If you’re very observant, you’ll notice that the tech writer’s sentences are written in passive voice (for a tutorial on passive vs. active voice, see Grammar Girl’s article on the topic). Passive voice is, almost always, BOOOOOOOOring!!
Take a cue from the way we talk to kids. We don’t tell them, “These toys need to be picked up by you.” No. We say, “Pick up your toys!!”
So use active voice as much as humanly possible when you’re writing, unless you are writing an intentionally long and academic thesis. If you choose passive voice, just don’t expect many people to want to read it.
Your LinkedIn profile.
Whether you’re an entrepreneur or an author, your LinkedIn profile should be a key part of your marketing presence and branding. I’m sure you don’t want it to be dull!
In presentations like How to Put Your Personality into Your LinkedIn Profile, I suggest the exercise of explaining what you do to a 5-year-old. That way, instead of using big words that few people understand, you will be forced to present what you do in a simplified, engaging way. Something might come out that is fresh and refreshing! Here’s how one LinkedIn user, Jess Hornyak, describes herself:
It’s safe to say I don’t fit into a traditional bubble. I’m an art director, but I’m really so much more. I’m a strategist. A writer. An artist. A competitor. It’s why I’m looking for people who could use a little more non-traditional in their everyday lives.
Plus, it means I’m never bored. And definitely not boring.
Do you see the childlike energy in what she wrote? She definitely keeps me reading!
You can also be childlike in your responses to LinkedIn invitations. I got one that said the following:
“I just finished reading your eBook. Thank you, thank you! Tonight I’m going to read it to the kids. Never too early to start building your network!”
Believe me, I liked this guy right away.
I challenge you to put wonder and excitement into your own LinkedIn profile and communications, even in subtle ways.
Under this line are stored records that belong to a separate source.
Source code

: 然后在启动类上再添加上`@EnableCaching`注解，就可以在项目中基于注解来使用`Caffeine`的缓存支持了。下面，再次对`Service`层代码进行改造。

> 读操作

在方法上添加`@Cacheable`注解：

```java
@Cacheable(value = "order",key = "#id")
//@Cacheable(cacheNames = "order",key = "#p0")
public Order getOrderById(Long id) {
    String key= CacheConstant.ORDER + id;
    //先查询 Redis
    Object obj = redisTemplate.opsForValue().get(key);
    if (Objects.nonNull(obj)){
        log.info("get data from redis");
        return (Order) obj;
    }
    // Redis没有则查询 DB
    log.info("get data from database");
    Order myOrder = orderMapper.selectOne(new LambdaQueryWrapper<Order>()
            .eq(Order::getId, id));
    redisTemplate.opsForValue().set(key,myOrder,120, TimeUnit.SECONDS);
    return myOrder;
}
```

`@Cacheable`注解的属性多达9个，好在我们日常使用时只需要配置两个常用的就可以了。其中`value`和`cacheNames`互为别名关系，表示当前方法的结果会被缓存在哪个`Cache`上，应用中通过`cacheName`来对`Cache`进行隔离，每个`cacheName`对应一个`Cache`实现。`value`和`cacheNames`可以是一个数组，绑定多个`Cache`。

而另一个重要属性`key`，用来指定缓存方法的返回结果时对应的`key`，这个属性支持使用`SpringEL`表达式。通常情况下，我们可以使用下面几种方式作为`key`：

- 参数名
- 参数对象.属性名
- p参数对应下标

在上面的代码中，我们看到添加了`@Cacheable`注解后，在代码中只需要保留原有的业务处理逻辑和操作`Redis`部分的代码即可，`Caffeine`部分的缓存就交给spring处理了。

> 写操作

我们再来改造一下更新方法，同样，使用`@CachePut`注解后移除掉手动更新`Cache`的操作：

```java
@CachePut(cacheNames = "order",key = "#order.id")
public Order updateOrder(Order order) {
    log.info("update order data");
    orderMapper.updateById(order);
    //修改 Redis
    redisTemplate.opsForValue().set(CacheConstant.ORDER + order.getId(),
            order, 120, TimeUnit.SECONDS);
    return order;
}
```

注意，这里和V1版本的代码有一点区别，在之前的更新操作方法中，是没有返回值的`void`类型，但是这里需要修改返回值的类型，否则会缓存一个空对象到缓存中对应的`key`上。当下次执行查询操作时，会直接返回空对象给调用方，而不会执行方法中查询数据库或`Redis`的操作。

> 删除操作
Your readers will appreciate it. They might even pick you first for the kickball team.
Video scripts and videos.
Do you use videos in your marketing? If so, do your clips sound stilted or are they filled with excitement?
In one workshop I delivered, I asked a video presenter to read her script aloud. She asked if I wanted her to use her “video voice.” “Sure!” I said. It turned out that her video voice sounded like she was reading and presenting, rather than like she was talking to me.
I asked her to read the script as if she were reading to a child. She started to see that the script contained so much lingo that it was actually impossible to read it that way. A conversation ensued about how to create less terminology-dense content for the company’s users.
Shortly thereafter, I encountered a perfect example of kid-friendly content. Take a couple of minutes to listen to the audio for this Social Media Examiner article on How to Use Showcase Pages for Business. You’ll notice the excitement, even giddiness in her voice. You can hear her smiling. That’s the voice we use to talk to little ones.
You may also notice a nice amount of variety in sentence structure in the Social Media Examiner article. There are shorter sentences, longer sentences and questions mixed in throughout. That’s how we talk to kids too.
Not all of your content will be read aloud in an audio or video. But reading content aloud to yourself or another person, even if it’s being sent in an email or posted on a site, will give you a great sense of how it sounds to the reader. After all, most readers read things with an internal voice that we want to sound conversational and not bore us to death.
If you’re having trouble breaking out of adult speak, try talking to an actual child about any of the above three items. Or, do this exercise: Write a script where you invite a child in your life to go on a trip to Disney World. How would you talk? What questions would you ask? How would they respond? Writing this way will jostle your brain and wake up some creativity cells.
Let’s face it: We’re kids at heart. And, with everything we’re juggling on a daily basis, we can have the attention span of a 5-year-old. So let’s keep our communications simple and wondrous. Tap into your inner kid and have fun!